Der Mond steht erneut im Rampenlicht
Fast sechs Jahrzehnte, nachdem Neil Armstrong diesen kleinen, großen Schritt getan hat, bereitet sich die Menschheit auf eine Rückkehr vor. Die für April 2026 geplante Artemis-II-Mission wird der erste bemannte Flug über die erdnahe Umlaufbahn hinaus seit dem Ende der Apollo-Ära sein.
Die NASA ist klar: Dies ist der Beginn einer neuen Ära. In seinen eigenen Worten:
„Artemis II baut auf dem Erfolg der unbemannten Artemis I-Mission im Jahr 2022 auf und wird ein breites Spektrum an Fähigkeiten demonstrieren, die für Weltraummissionen erforderlich sind.“
Eine Crew, die Geschichte schreibt
Etwa zehn Tage lang werden vier Menschen unseren natürlichen Satelliten umkreisen und dabei eine Flugbahn mit „freier Rückkehr“ verfolgen. Das heißt, eine Route, die es ihnen ermöglichen würde, ohne komplexe Manöver nach Hause zurückzukehren, wenn etwas schief geht.
Aber das wirklich Interessante ist, wer in diese Orion-Kapsel hineingehen wird:
- Reid Wiseman als Kommandant
- Victor Glover als Pilot, der als erster Afroamerikaner zum Mond reiste
- Christina Koch als Spezialistin als erste Frau auf einer Mondmission
- Jeremy Hansen, ebenfalls Spezialist und der erste Nicht-Amerikaner in einer Mondbesatzung der NASA
Diese Vielfalt ist kein Zufall. Es spiegelt wider, wie sich die Welt seit den Tagen von Apollo verändert hat.

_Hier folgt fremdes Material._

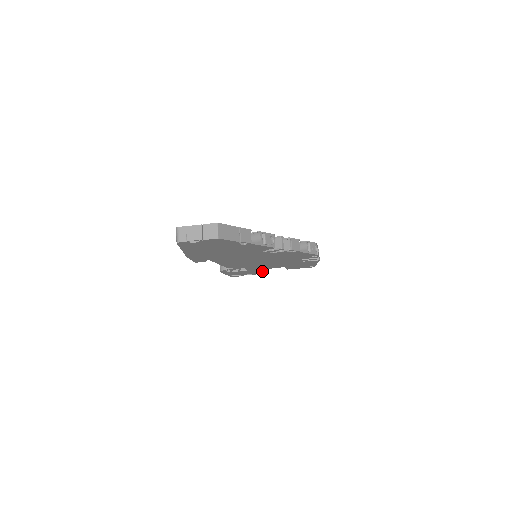
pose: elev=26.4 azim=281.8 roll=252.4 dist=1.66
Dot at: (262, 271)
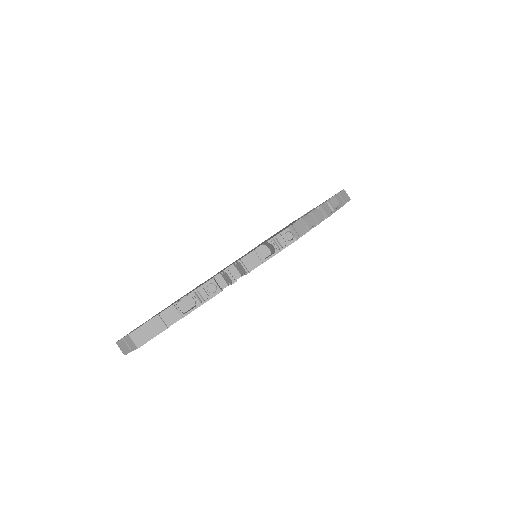
Dot at: occluded
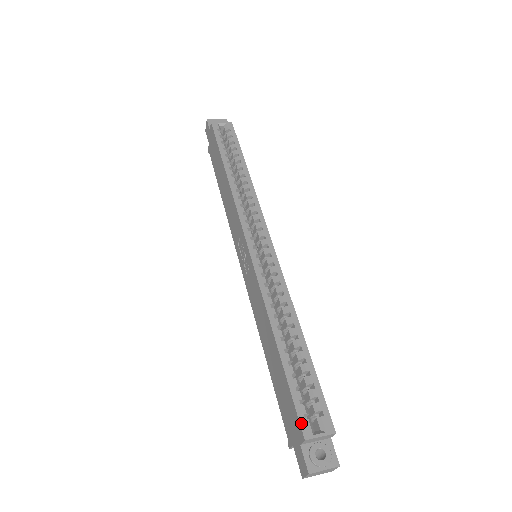
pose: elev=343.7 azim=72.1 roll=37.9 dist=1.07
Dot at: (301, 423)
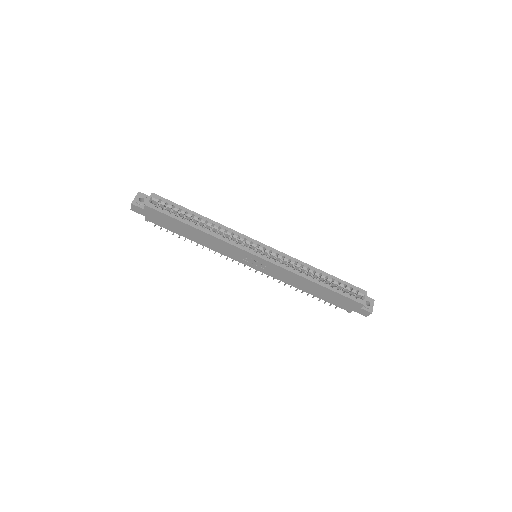
Dot at: (358, 302)
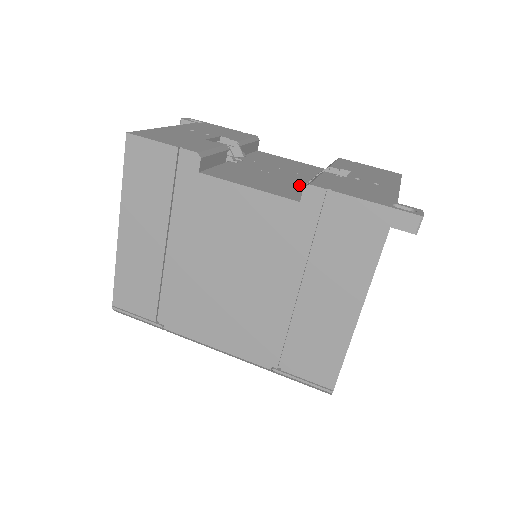
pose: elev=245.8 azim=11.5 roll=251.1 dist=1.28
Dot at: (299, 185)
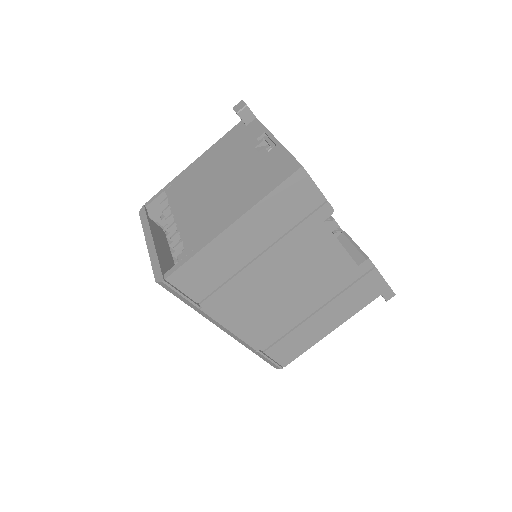
Dot at: occluded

Mehr als ein einfacher Weltraumspaziergang
Die Mission wird mehr als eine Million Kilometer zurücklegen und ihre Passagiere damit weiter bringen als jede bisherige bemannte Mission. Und das alles beim Testen kritischer Systeme: Navigation, Lebenserhaltung und Weltraumkommunikation.
Das Team wird eine privilegierte Aussicht haben: Sie werden die verborgene Seite des Mondes beobachten, die Region, die wir von unserem Planeten aus nie sehen. Aber das geht weit über das bloße Fotografieren hübscher Fotos hinaus.

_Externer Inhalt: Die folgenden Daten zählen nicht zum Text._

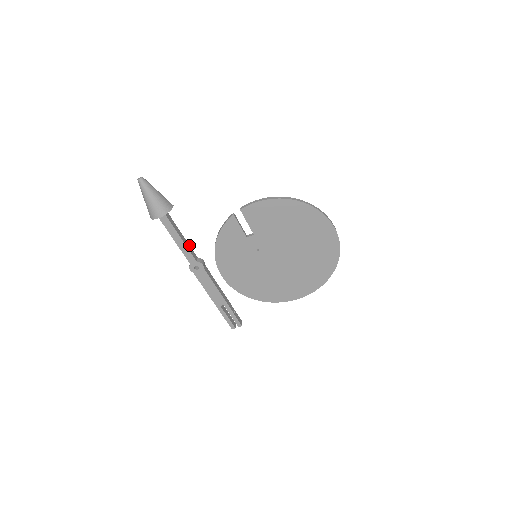
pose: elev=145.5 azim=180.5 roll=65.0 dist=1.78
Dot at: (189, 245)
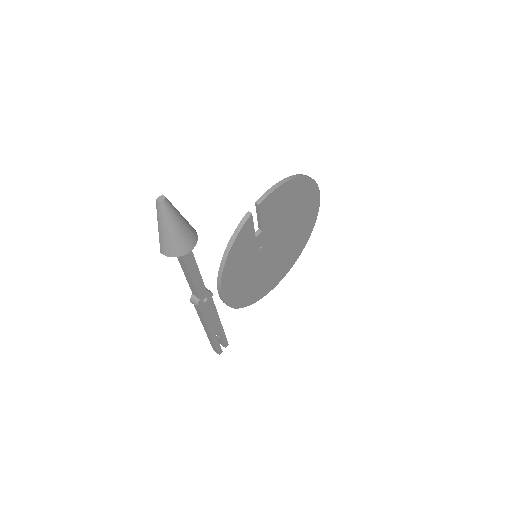
Dot at: occluded
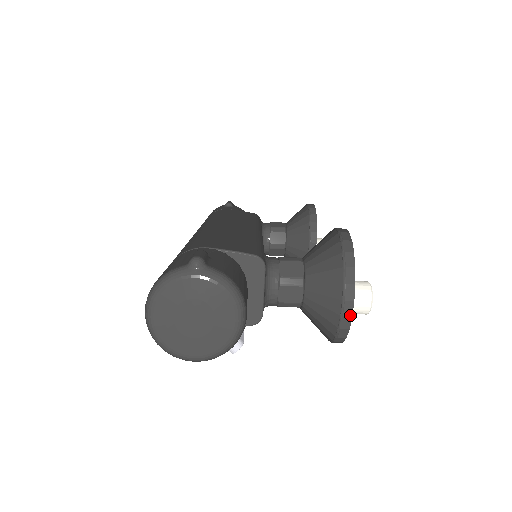
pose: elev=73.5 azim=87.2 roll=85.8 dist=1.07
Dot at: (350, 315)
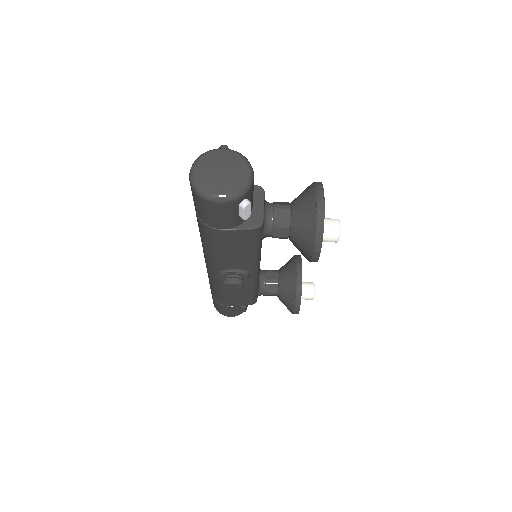
Dot at: (323, 209)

Das ultimative Ziel besteht darin, eine dauerhafte menschliche Präsenz aufzubauen und den Weg zum Mars zu ebnen. Es geht nicht nur ums Zurückkommen, sondern ums Bleiben.
Von Apollo bis Artemis: Geschwister mit unterschiedlichen Kontexten
Namen sind wichtig. Apollo war der Gott der Sonne; Artemis, ihre Zwillingsschwester, ist die Göttin des Mondes. Die griechische Mythologie markiert Kontinuität, aber auch Wandel.
Während Apollo mitten im Kalten Krieg als technologische Demonstration zwischen Supermächten geboren wurde, entstand Artemis in einer anderen Welt. Ein Szenario mit neuen diplomatischen Spannungen und regionalen Konflikten, die unweigerlich Einfluss darauf haben, wie wir heute an die Weltraumforschung herangehen.
Beim Weltraumrennen geht es nicht mehr nur darum, wer zuerst dort ankommt. Jetzt geht es darum, wer eine dauerhafte und nachhaltige Präsenz über unseren Planeten hinaus aufbauen kann.